The Laminar Streamer represents the very pinnacle of what we can achieve with the very best of our knowledge. Surely it would be a shame not to attempt to go all out and do it? We certainly thought so.
 
I like the sound of that Panzerholz sandwich structure to stop the ringing of the metal parts! If this thing sounds better than my CuBox, put me down for one.
 
To do it justice, a USB cable costing at least 20k would be necessary.

Seriously - using Async USB into a DAC with galvanic isolation, I fully expect in a blind test nobody could distinguish reliably from my Raspberry Pi.
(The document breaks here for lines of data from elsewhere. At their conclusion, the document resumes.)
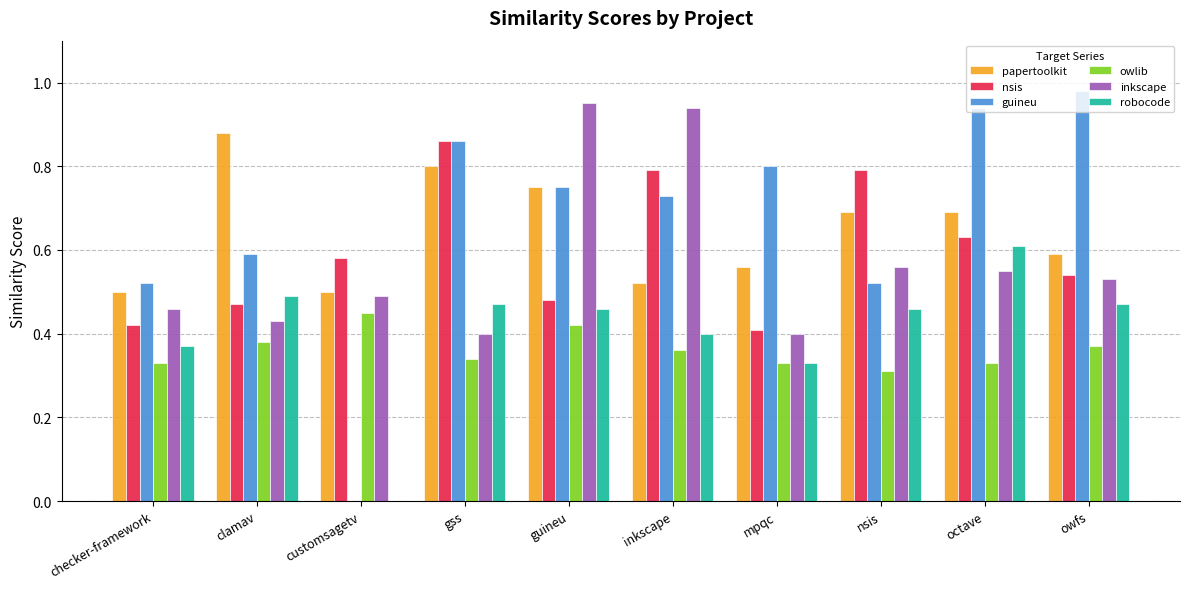

At which category does the chart reach its peak across all series?

owfs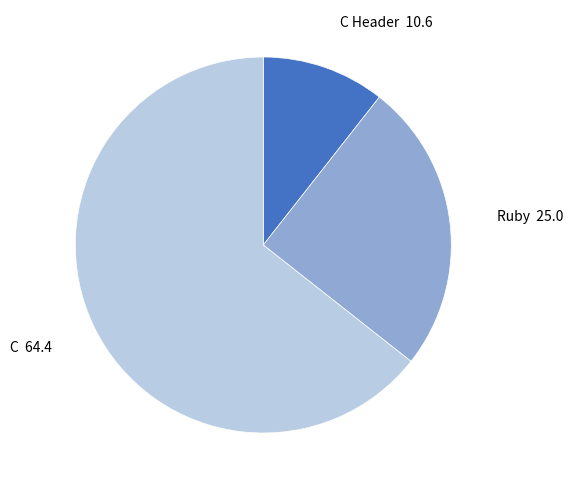

Between C and C Header, which is larger?

C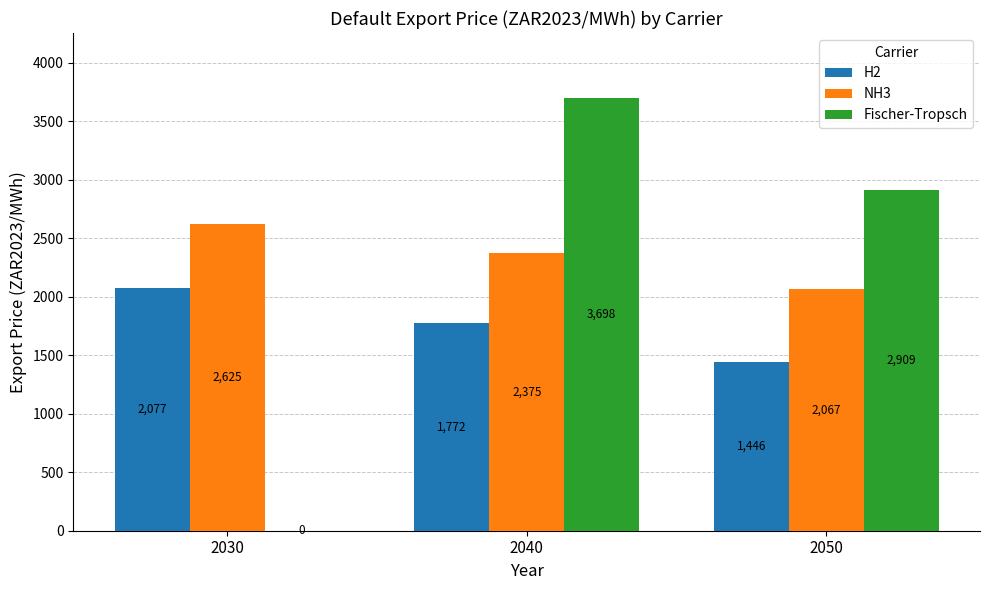

The value of NH3 at 2040 is 668.8. True or false?

False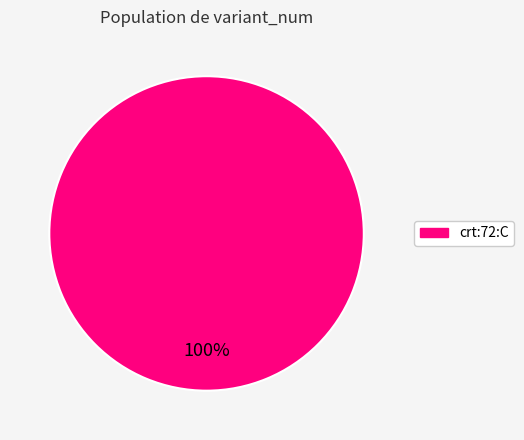

What percentage is the crt:72:C slice, to the nearest percent?

100%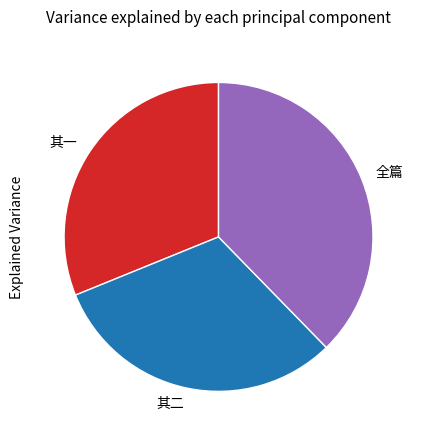

Does any single category account for the majority?

No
Still - 91K does buy a lot of expectation bias.
 
There seems to be a lot of sarcasm and astonishment in this thread that a mere streaming device can cost, $91k, i think i should point out that the streamer also doubles as a sandwich toaster... If it had a optional donut or waffle attachment i'd be sold!

Laminar-Streamer-RCA.jpg
 
I am surprised that there's very little discussion of the innards of the device. There's some about SW development, but then he goes on and on about the case. I suspect that what we have here is an off-the shelf board or two, a custom SW effort, and a cool case, the last being what has absorbed most of his real cost and effort.

I think what happened is a know-nothing entrepreneur thought he could throw together some cheap electronics in a fancy case and sell the result for 5K or so, but his costs got way out of control, and he was never willing to call a halt and take his loss.
 
There seems to be a lot of sarcasm and astonishment in this thread that a mere streaming device can cost, $91k, i think i should point out that the streamer also doubles as a sandwich toaster... If it had a optional donut or waffle attachment i'd be sold!

That'll be to toast the Panzerholz sandwich ;)
 
That's because we all strongly suspect it's merely pixies and bullshit, but are too polite to say so.

I meant in the big quote from the LessLoss guy. Asked what's special about his Streamer, he spends more time talking about the case than anything. And he spends ALL his time talking about what a heck of an expensive development project it was, and and just about no time telling about performance features....

I say what's special about it is his hired gun coders and his contract manufacturers took him to the cosmic cleaners. That's what happens when you try to run a product development, and your only in-house expertise is writing checks.